Читать «Пушкин. Изнанка роковой интриги» онлайн - страница 137
Юрий Ильич Дружников
Из разных рассуждений привыкшего к цензуре Пушкина мы можем систематизировать контроль (цензуру) в четырех ипостасях, нечто вроде сказочного многоголового змея: 1) общая цензура – Министерства просвещения и внутренних дел; 2) духовная – Синод; 3) политическая – Бенкендорф и 4) царь лично – игра с освобождением поэта от цензуры. Пятой можем, конечно, добавить самоцензуру.
Поэт был великолепным самоцензором, сам писал об этом Вяземскому. Термин писать «спустя рукава» у Пушкин вовсе не означает «плохо» или «небрежно», но – свободно, без расчета на перлюстрацию. После 1826 года такой свободы он не чувствовал даже в заметках для себя. Осторожные высказывания о высшем начальстве в его дневниках и заметках свидетельствуют о постоянной самоцензуре. Ведь если читали его личные письма, то легко могли добраться и до дневника. Готовность сгибаться ради публикаций, ради читателя можно легко понять. В записке – иное дело: к печати она заведомо не предназначалась, но тут верховный цензор должен был проверить не столько произведение, сколько мысли и личность самого автора, стало быть, и самоцензуре тут следовало быть иной.
Похоже, Пушкин просто использовал официальные политические догмы, чтобы не вникать в тему, для него малоинтересную. Именно этим объясняется, в частности, факт, на который обратил внимание Д. Благой: «Мы имеем дело с документами, адресованными властям; этим объясняется… их официальная фразеология». Поэт не только цитирует высочайший манифест от 13 июля 1826 года, но подражает его стилю, старается сделать записку соответствующей содержанию манифеста.
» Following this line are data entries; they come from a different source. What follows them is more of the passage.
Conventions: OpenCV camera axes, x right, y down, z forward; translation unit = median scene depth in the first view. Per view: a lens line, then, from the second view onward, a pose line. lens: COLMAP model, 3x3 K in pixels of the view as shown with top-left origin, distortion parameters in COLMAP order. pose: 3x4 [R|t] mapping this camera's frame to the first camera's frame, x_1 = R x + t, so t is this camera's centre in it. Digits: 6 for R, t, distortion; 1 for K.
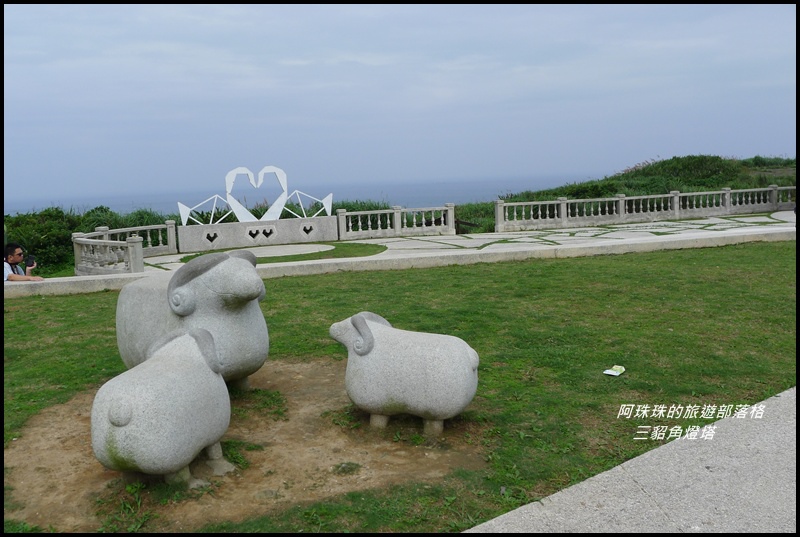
lens RADIAL K [[801.1, 0, 400.0], [0, 801.1, 268.5], [0, 0, 1]] dist [-0.067884, 0.004576]
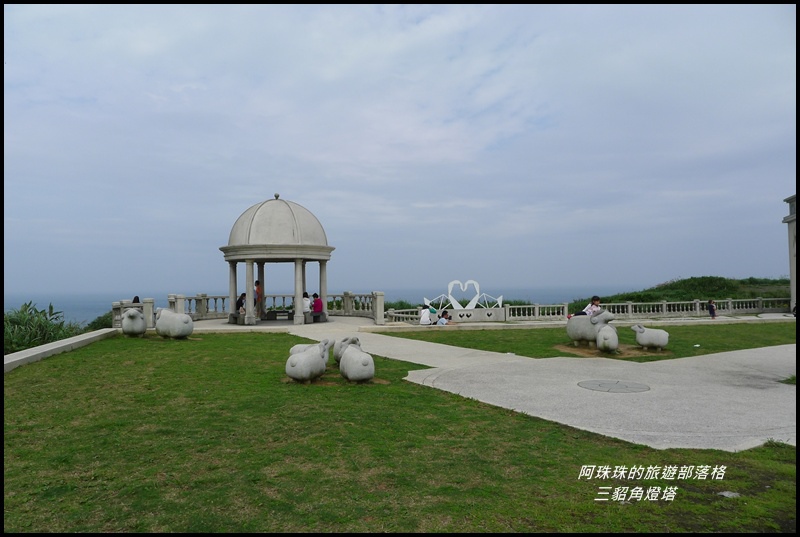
lens RADIAL K [[551.1, 0, 400.0], [0, 551.1, 268.5], [0, 0, 1]] dist [-0.059768, -0.000200]
pose [[0.986824, 0.023015, -0.160151, -0.109470], [-0.045418, 0.989437, -0.137663, 0.028320], [0.155291, 0.143122, 0.977446, -0.270386]]
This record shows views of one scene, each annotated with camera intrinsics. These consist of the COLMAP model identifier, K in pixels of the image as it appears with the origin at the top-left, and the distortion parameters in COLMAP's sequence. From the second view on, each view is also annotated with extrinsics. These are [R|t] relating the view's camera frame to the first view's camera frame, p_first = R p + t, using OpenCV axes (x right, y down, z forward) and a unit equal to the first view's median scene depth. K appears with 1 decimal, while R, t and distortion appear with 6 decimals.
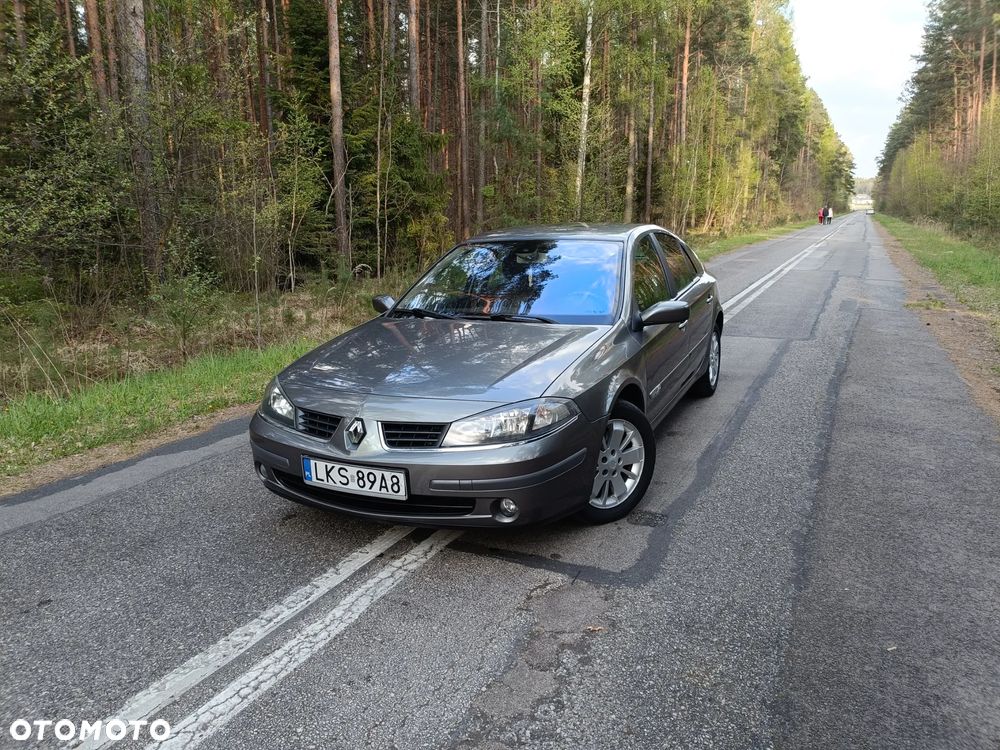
lens RADIAL K [[737.8, 0, 500.5], [0, 737.8, 373.0], [0, 0, 1]] dist [0.025472, -0.012412]
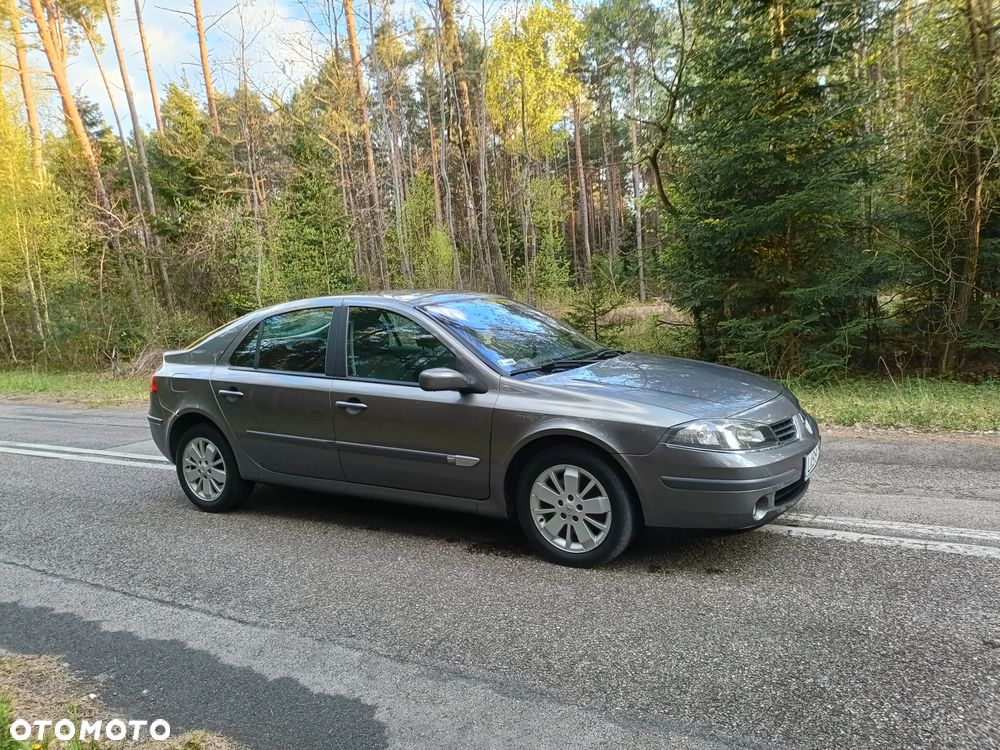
lens RADIAL K [[736.8, 0, 500.1], [0, 736.8, 374.4], [0, 0, 1]] dist [0.021704, -0.006708]
pose [[0.094591, -0.092003, 0.991256, -1.351337], [0.260087, 0.963422, 0.064601, -0.191357], [-0.960941, 0.251702, 0.115060, 1.224411]]
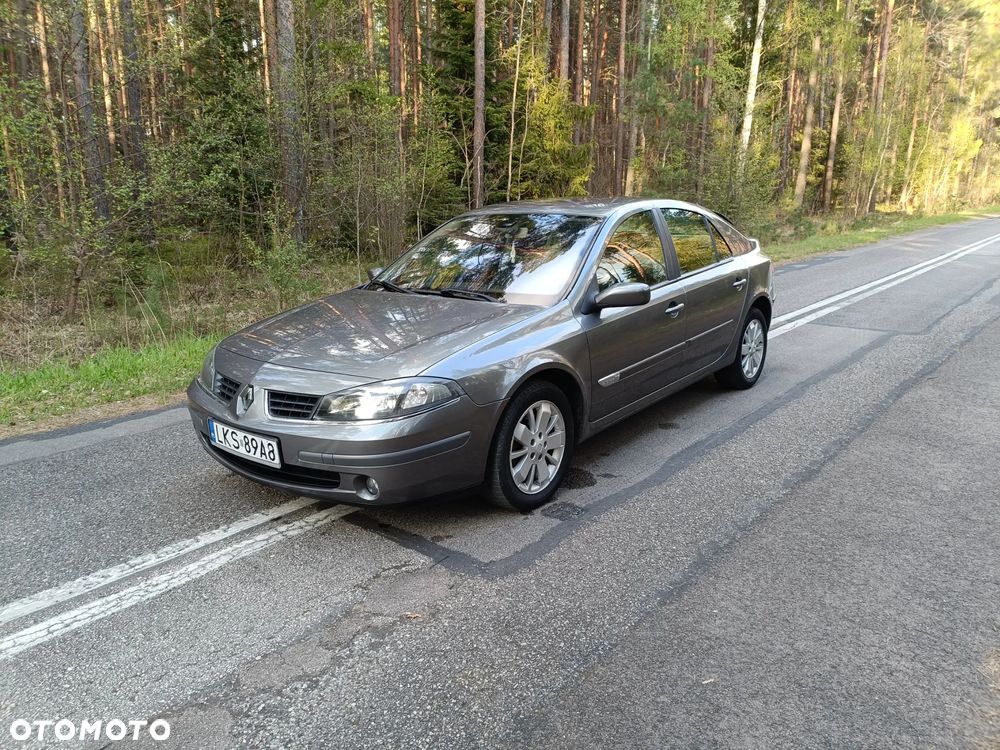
lens RADIAL K [[740.2, 0, 500.1], [0, 740.2, 373.5], [0, 0, 1]] dist [0.019750, -0.005363]
pose [[0.972484, 0.065128, -0.223680, 0.348687], [-0.057509, 0.997526, 0.040420, -0.014323], [0.225759, -0.026444, 0.973824, 0.067558]]
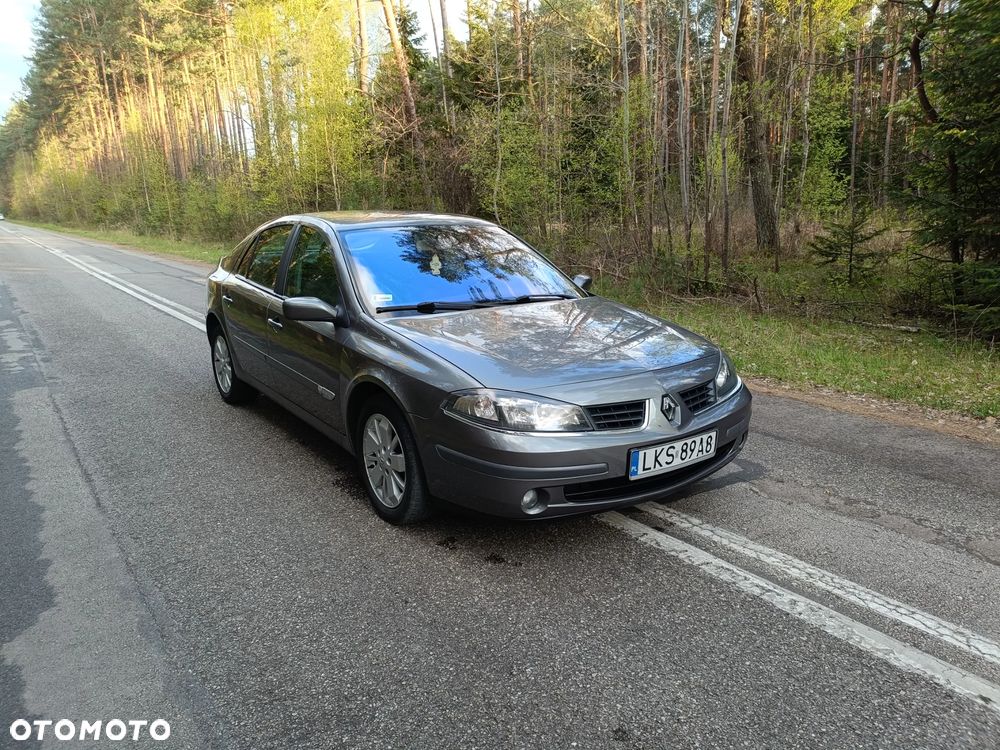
lens RADIAL K [[731.6, 0, 497.6], [0, 731.6, 374.9], [0, 0, 1]] dist [0.019804, -0.006445]
pose [[0.494028, -0.173122, 0.852036, -1.055334], [0.177000, 0.979480, 0.096388, -0.091857], [-0.851238, 0.103192, 0.514533, 0.632038]]
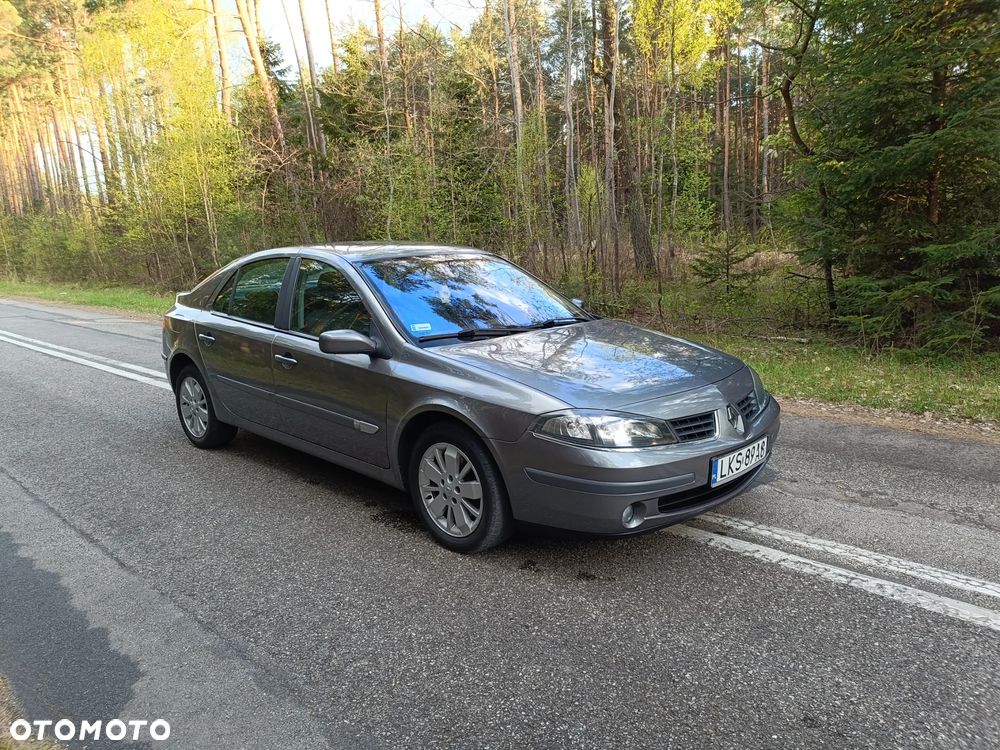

Судя по всему, автор хотел выразить преданность властям, отделаться от неприятного поручения в расчете на то, что никто не будет принимать поверхностные предложения всерьез и записку положат под сукно. Он охотно штампует благонамеренные чувства, лишь бы его оставили в покое. Когда Пушкин писал «нет, весь я не умру» (это можно толковать как «я умру не весь» или «часть меня останется»), он, полагаем, не имел в виду ситуацию, при которой нами с таким усердием будет изучаться абсолютно все, им написанное. Не раз он сжигал написанное. Знал бы, сжег бы еще больше. Но записка эта все равно осталась бы в архиве Третьего отделения.
В черновике записки Пушкин было написал, что перемены к лучшему в России вообще не требуются «ни духом народа, ни общим мнением, еще существующим, ни самой силой вещей», но вычеркнул это, видимо, чувствуя перебор верноподданничества, сближавший письмо с пародией. Написав о надежде на милость к декабристам, то есть на помилование жертв, сам эту просьбу и вымарывает, чтобы не сердить Его Величество. В черновике имеется фраза: «С надеждою на милость монарха, не ограниченную никакими законами». Пушкин почувствовал, наверное, что его переделка стереотипной фразы: «Произвол власти (царя), не ограниченный никакими законами», – рассердит Николая. Вычищенная записка приобретает приемлемый для главного читателя вид. Державинская формула: «И истину царям с улыбкой говорить», – эффектна, но далеко не всегда соответствует реальности.